Which has more schools per child?

Both neighbourhoods have exactly 4 TDSB schools (TDSB school directory). The difference is how many children share them. Old East York's 1,420 kids under 15 work out to 2.82 schools per 1,000 kids, while Danforth-East York's 3,072 kids mean 1.3 per 1,000, less than half the coverage (2021 Census).

That 2.82 figure places Old East York fourth among all 158 Toronto neighbourhoods on schools per child in our dataset. It's a genuine structural advantage: the same school count serving half the kids usually means less enrolment pressure. The usual limits apply, though. We count TDSB schools only, not Catholic, French-board or private schools, and a count says nothing about program quality or catchment lines. Check actual boundaries with the board before deciding.

Compare Danforth-East York and Old East York side by side in HomeTurf →

How do incomes, housing and transit compare?

Median household income is $101,000 in Danforth-East York and $96,000 in Old East York (2021 Census), both comfortably above the citywide median of $84,500. Housing profiles are nearly identical: 69% versus 66% owner-occupied, with an average household size of 2.5 in both. Transit is the wider gap, at 28% versus 21% of commuters.

The rest of the economic picture stays close. Unemployment was 11.1% in Danforth-East York and 12.2% in Old East York at the 2021 Census, and both neighbourhoods report a 32% immigrant share. Old East York's population shrank 0.8% between 2016 and 2021; a comparable figure isn't available for Danforth-East York because of the City's 2021 boundary update.

The seven-point transit spread matters most for one-car or no-car families. Roughly 1 in 3.6 Danforth-East York commuters takes transit versus about 1 in 5 in Old East York. Neither cracks the citywide top tier on this measure, where leaders like Taylor Massey reach 46%.

What languages are spoken at home?

Both neighbourhoods are majority English-speaking at home: 66% in Danforth-East York and 67% in Old East York, with Greek second in each at 7% and 10% respectively (2021 Census). The third-ranked languages differ: Yue (Cantonese) at 5% in Danforth-East York, Tagalog at 3% in Old East York.

The shared Greek presence is the most distinctive overlap; Old East York's 10% Greek share is the higher of the two. After that, both lists thin out quickly, with French, Italian, Spanish and Serbo-Croatian all at around 2%. For the full citywide picture, see our breakdown of languages spoken at home by Toronto neighbourhood. And if you want the west-end version of this exact matchup, two adjacent look-alikes with one decisive gap, read Roncesvalles vs High Park North.

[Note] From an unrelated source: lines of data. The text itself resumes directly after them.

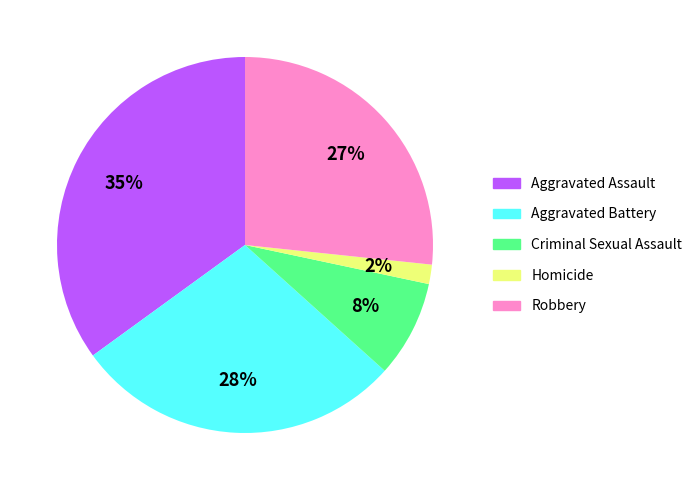

Is there a majority slice in this chart?

No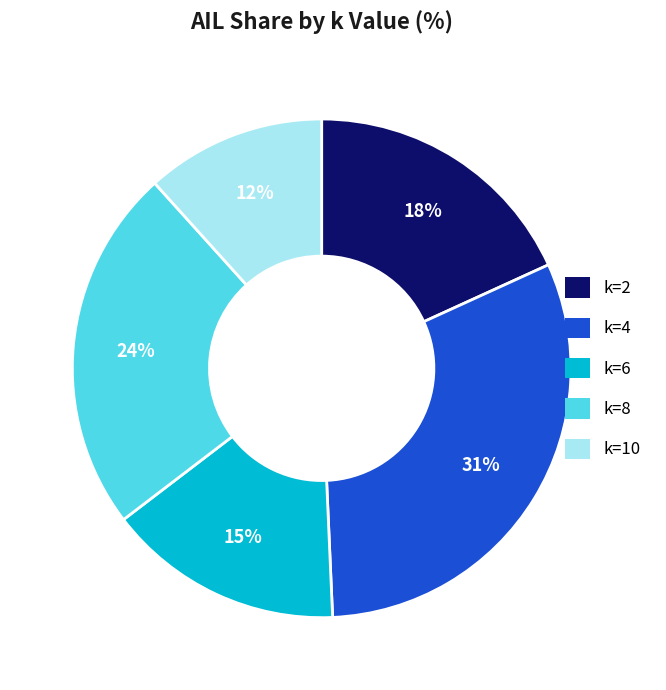

Combined, do k=4 and k=2 account for over 50%?

No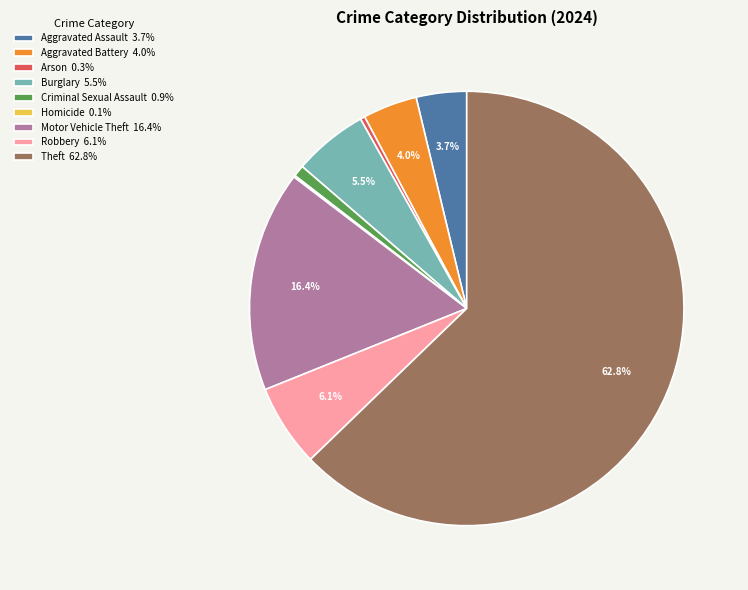

How much of the chart is everything except Aggravated Assault 3.7%?

96.3%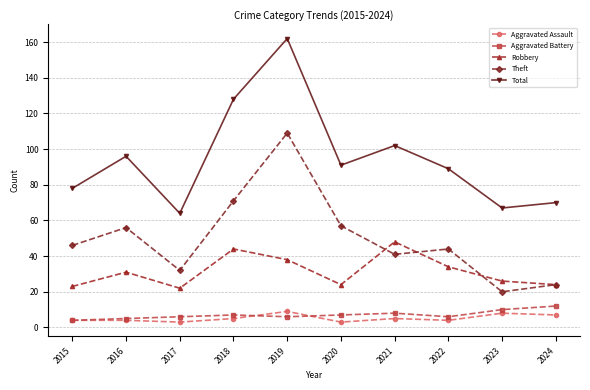

True or false: Aggravated Battery and Theft intersect in this chart.

False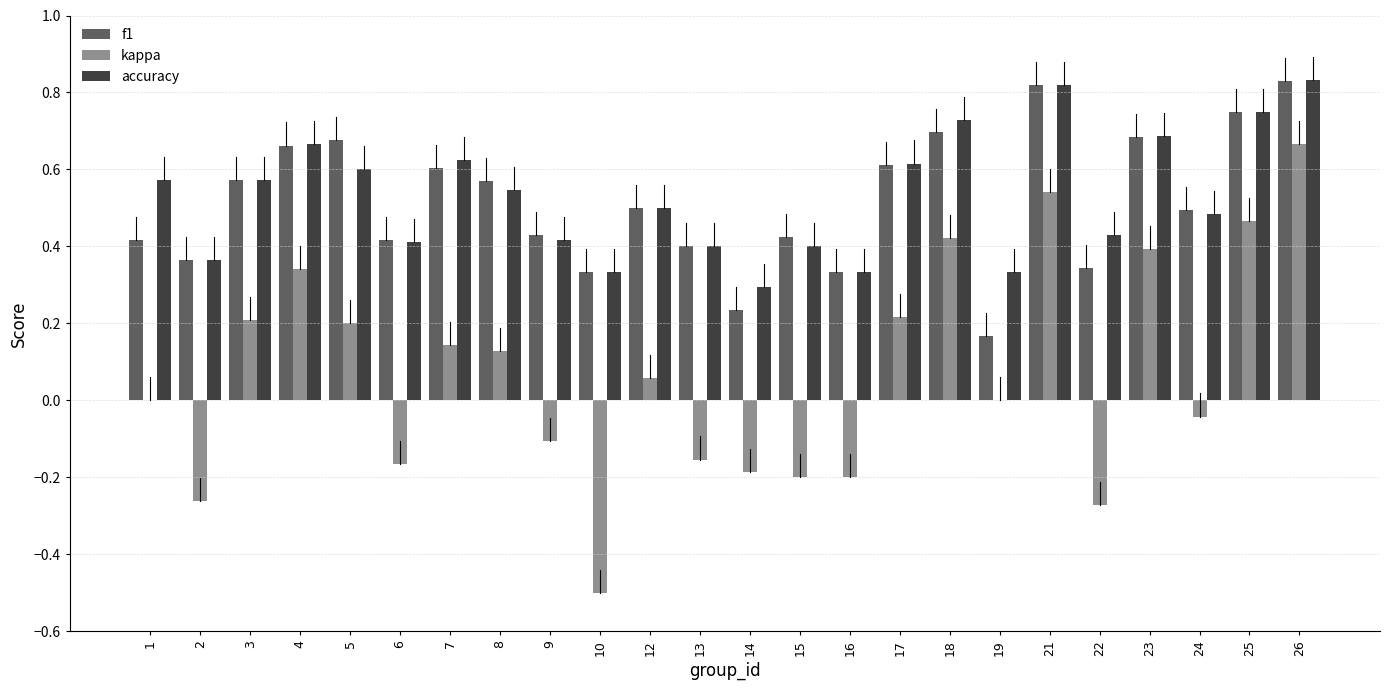

At which label does kappa reach its peak?

26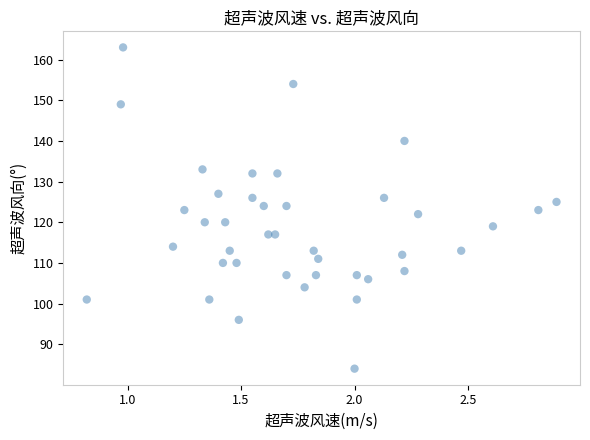

What is the range of Y values (max minus min)?

79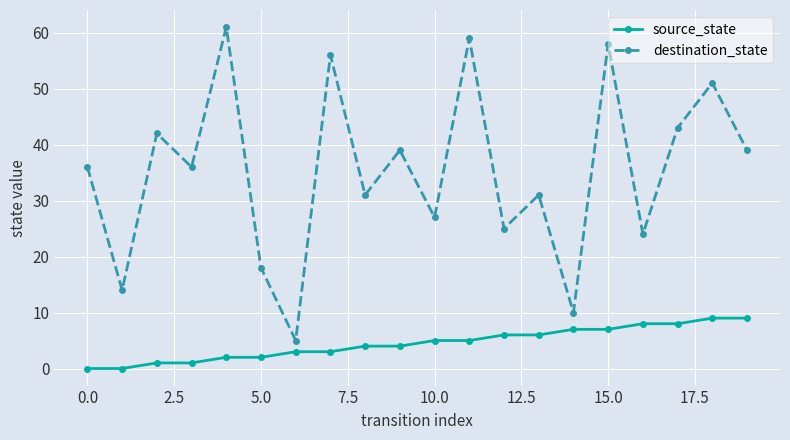

Rank the series by their average value, from highest to lowest.

destination_state, source_state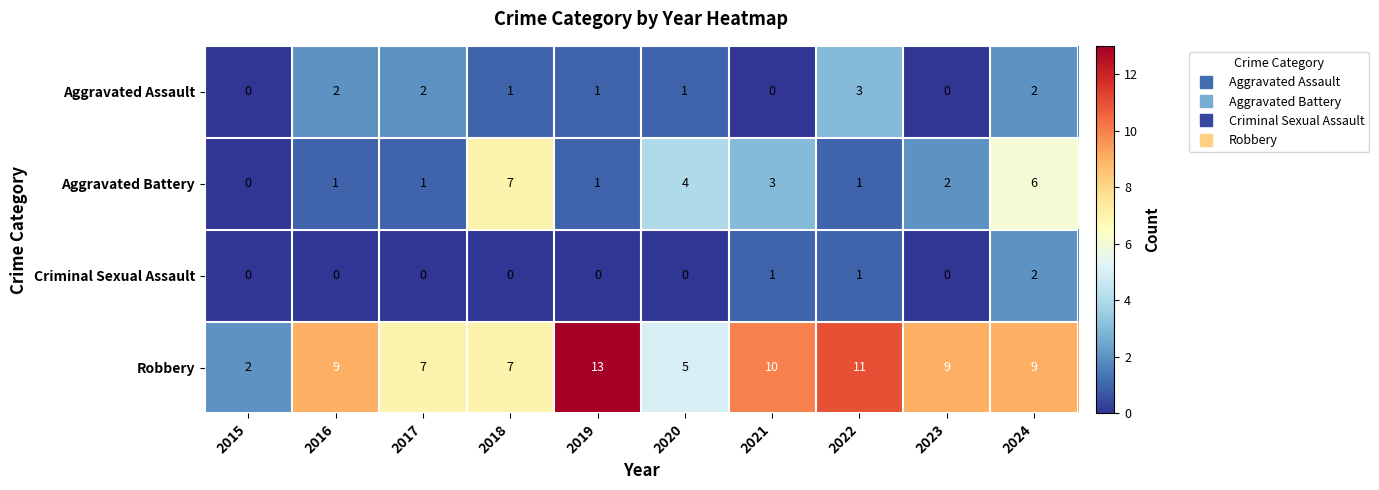

At 2017, list the series in order from largest to smallest.

Robbery, Aggravated Assault, Aggravated Battery, Criminal Sexual Assault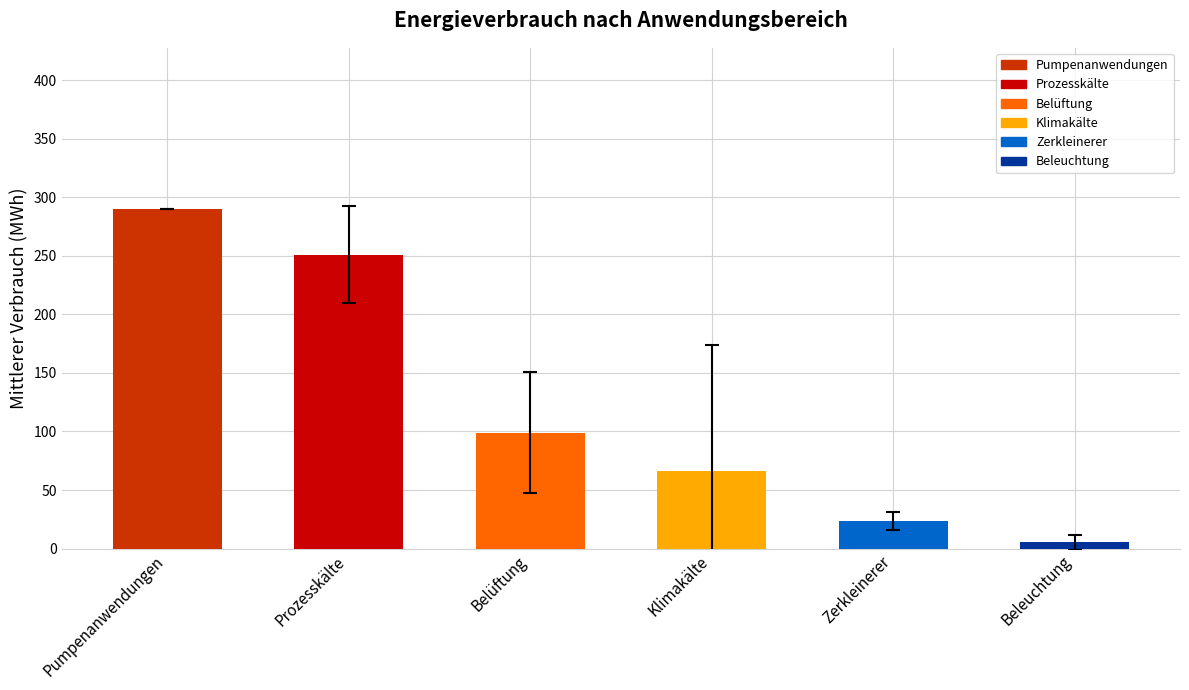

What is the difference between the maximum and minimum values in the std series?

107.7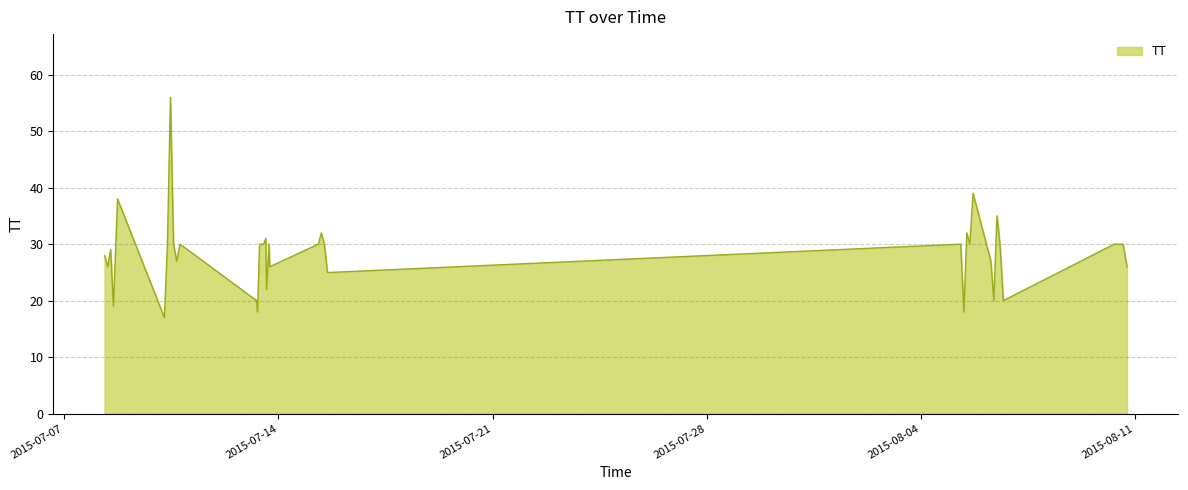

What is the difference between the maximum and minimum values?

39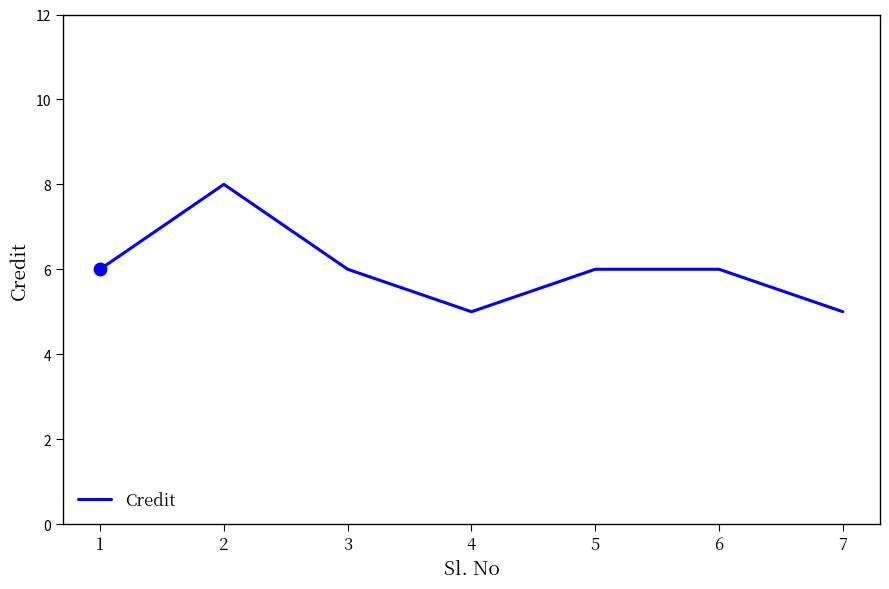

Which has a higher value, 4 or 3?

3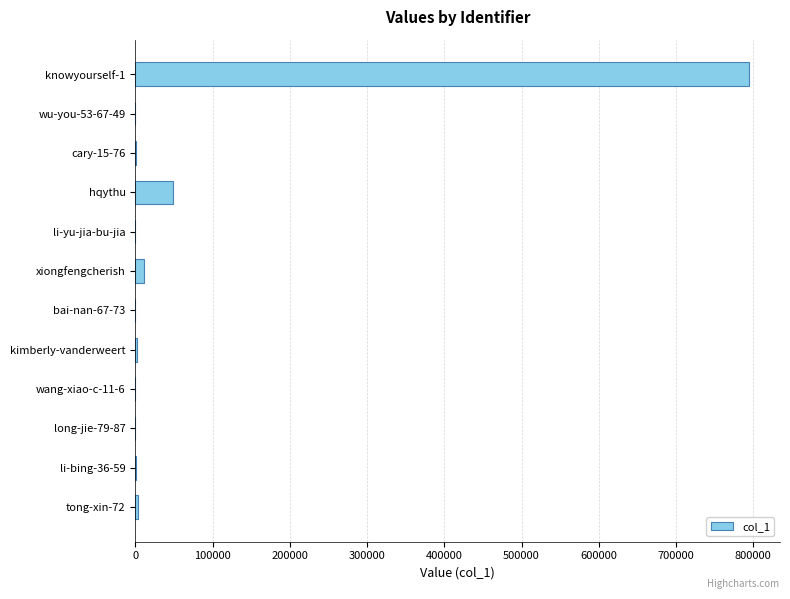

What is the greatest value displayed?

794923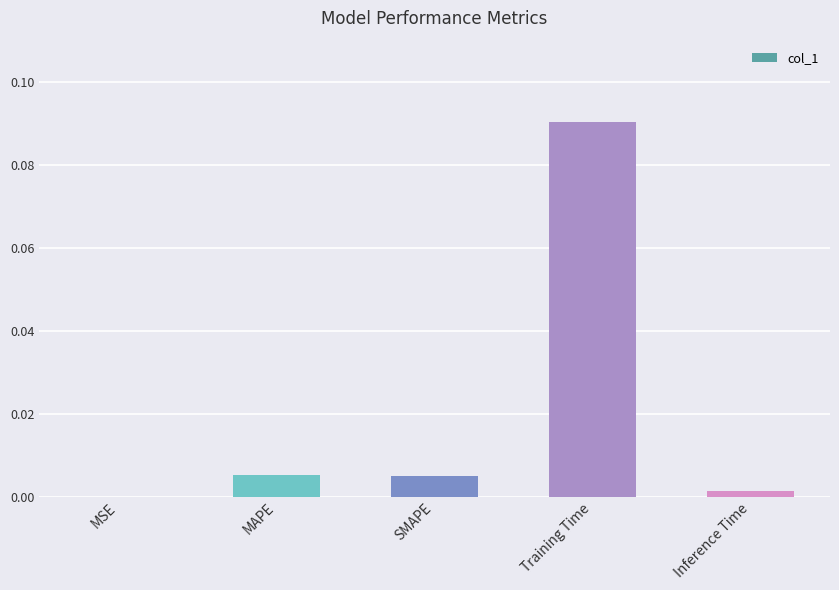

Which has a higher value, Training Time or Inference Time?

Training Time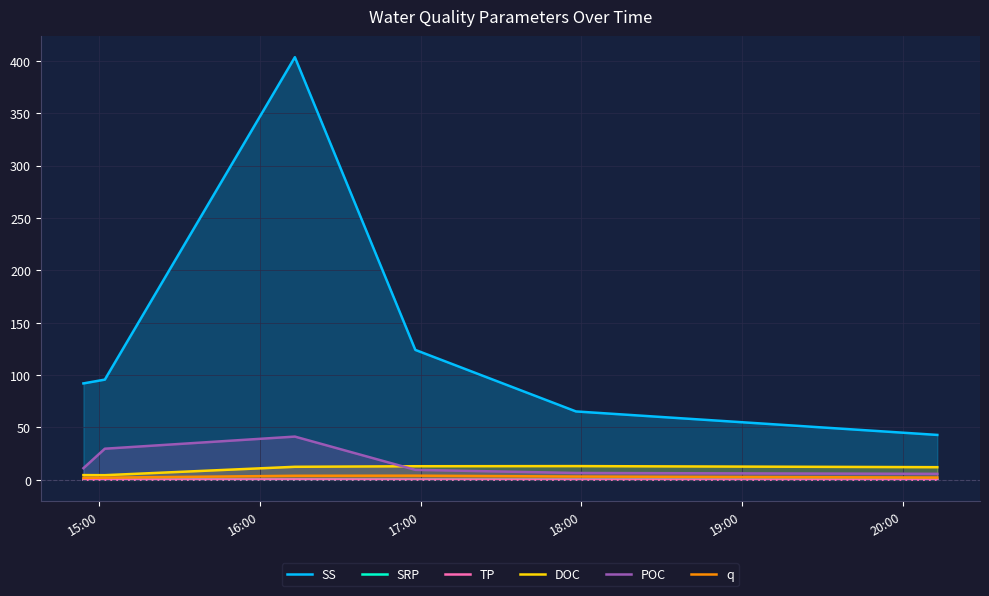

What is the maximum value shown in the chart?

403.5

Frequently asked questions

Is East York good for families?

On the data, yes. Both Danforth-East York and Old East York beat the citywide median child share of 14.55%, at 18.0% and 15.5% respectively, and both are about two-thirds owner-occupied (2021 Census). The big caveat is childcare: licensed coverage ranges from 36.3 spaces per 100 kids to just 6.3.

Which neighbourhood has better childcare, Danforth-East York or Old East York?

Danforth-East York, by a wide margin. It has 8 licensed centres with 1,114 spaces, or 36.3 per 100 kids under 15, well above the citywide average of 20.8. Old East York has 3 centres with 90 spaces, or 6.3 per 100 (Ontario Licensed Child Care Database).

Which East York neighbourhood has more schools per child?

Old East York. Both neighbourhoods have 4 TDSB schools, but Old East York has 1,420 kids under 15 against Danforth-East York's 3,072. That works out to 2.82 schools per 1,000 kids versus 1.3, one of the highest ratios among Toronto's 158 neighbourhoods (TDSB directory, 2021 Census).

Is Danforth-East York wealthier than Old East York?

Slightly. Median household income is $101,000 in Danforth-East York versus $96,000 in Old East York, and unemployment is lower at 11.1% versus 12.2% (2021 Census). Both sit above the citywide median income of $84,500, and both have an identical average household size of 2.5 people.